I am working with my own clean method to see if some other table already had a field with the same string. This all goes fine as long as i am creating one, but when i try to edit it, it find "itself" and gives back the error. Now am i wondering how can i exclude the instance itself in my clean method
def clean_name(self):
raw_data = self.cleaned_data['name']
data = raw_data.title()
if Country.objects.filter(name=data).exists():
raise forms.ValidationError(("There is already a country with the name: %s") % data)

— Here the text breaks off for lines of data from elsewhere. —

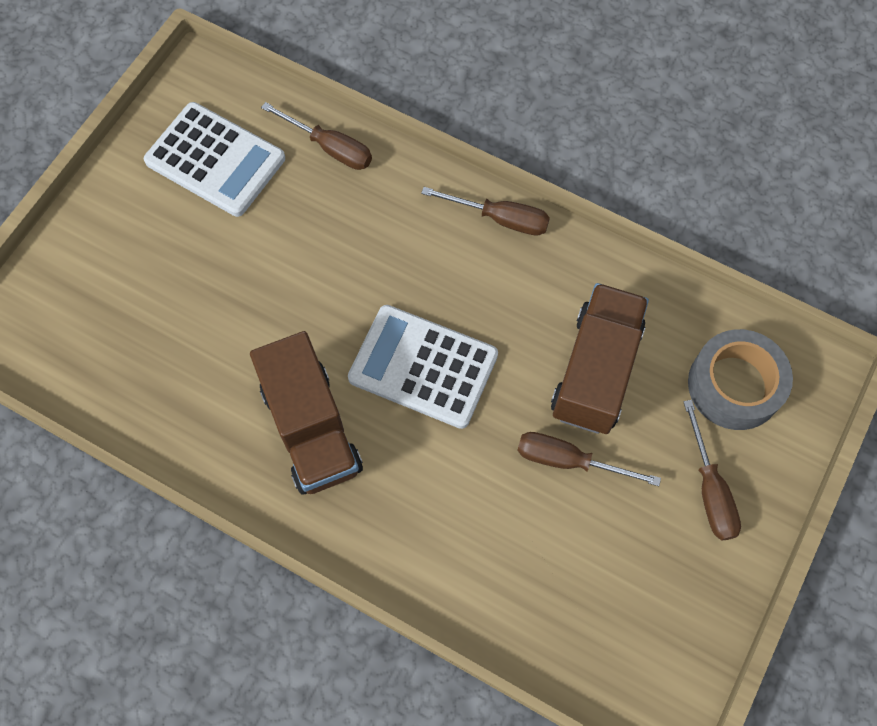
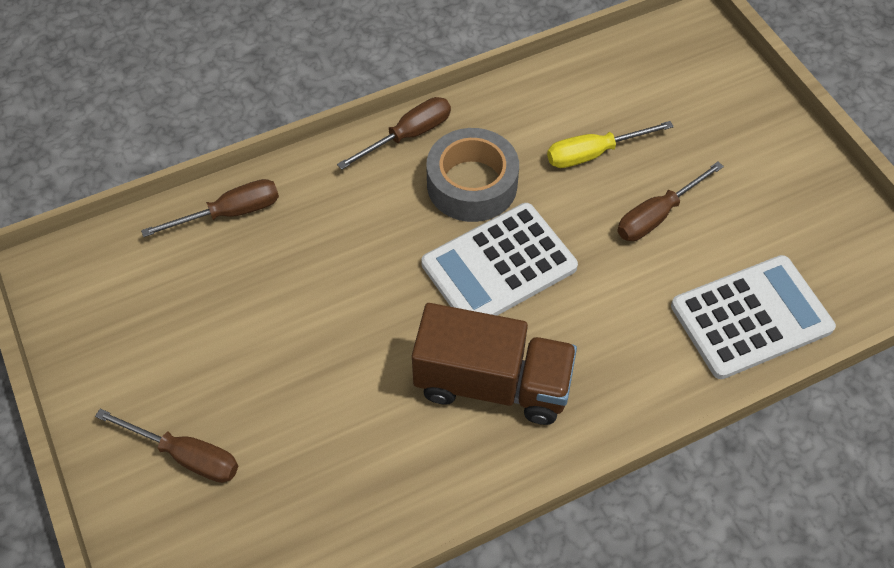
camera: 55 degrees left, 10 degrees down
white calculator [144,102,285,217] -> white calculator moved to [671,255,836,379]
brown truck [551,283,649,434] -> yellow screwdriver [547,121,674,168]
brown screwdriver [684,400,741,541] -> brown screwdriver moved to [95,409,238,483]
grey tape [688,329,793,430] -> grey tape moved to [426,128,519,222]

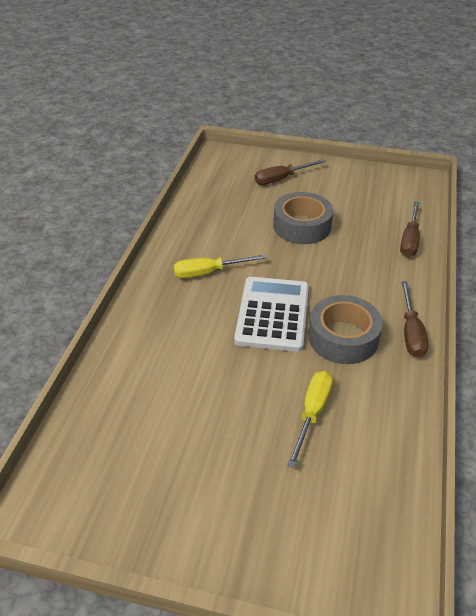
camera: 130 degrees right, 15 degrees down
brown truck [412,303,577,425] -> yellow screwdriver [174,254,267,278]
brown screwdriver [617,162,724,241] -> none
white calculator [671,255,836,379] -> none
none -> grey tape [273,192,333,244]

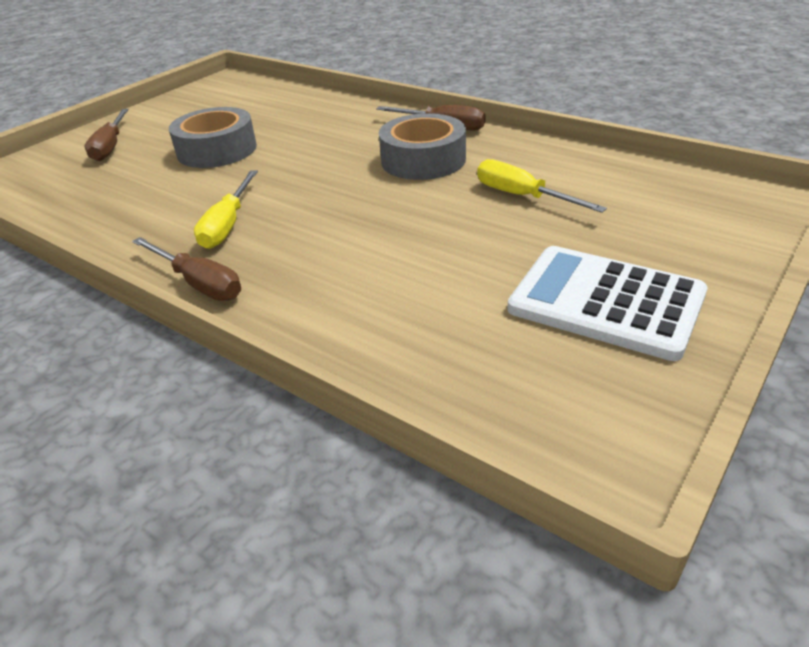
camera: 65 degrees left, 5 degrees down
white calculator [234,277,309,352] -> white calculator moved to [507,246,708,361]
brown screwdriver [400,202,420,257] -> brown screwdriver moved to [132,237,241,301]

if Province.objects.filter(name=data).exists():
raise forms.ValidationError(("There is already a province with the name: %s") % data)
if Region.objects.filter(name=data).exists():
raise forms.ValidationError(("There is already a region with the name: %s") % data)
return data
i know there is a .exclude() but that needs a variable to be passed along with it, not sure how i could get that along with my clean method
Assuming your clean_name
method is on a ModelForm, you can access the associated model instance at self.instance
. Second, a simple way to tell if a model instance is newly created, or already existing in the database, is to check the value of its primary key. If the primary key is None
, the model is newly created.
So, your validation logic could look something like this:
def clean_name(self):
name = self.cleaned_data['name'].title()
qs = Country.objects.filter(name=name)
if self.instance.pk is not None:
qs = qs.exclude(pk=self.instance.pk)
if qs.exists():
raise forms.ValidationError("There is already a country with name: %s" % name)
I've only shown one query set for clarity. I'd probably create a tuple containing all three querysets, and iterate over them. The code for adding the exclude clause, and the call to exists()
could all be handled inside the loop, and therefore only needs to be written once (DRY).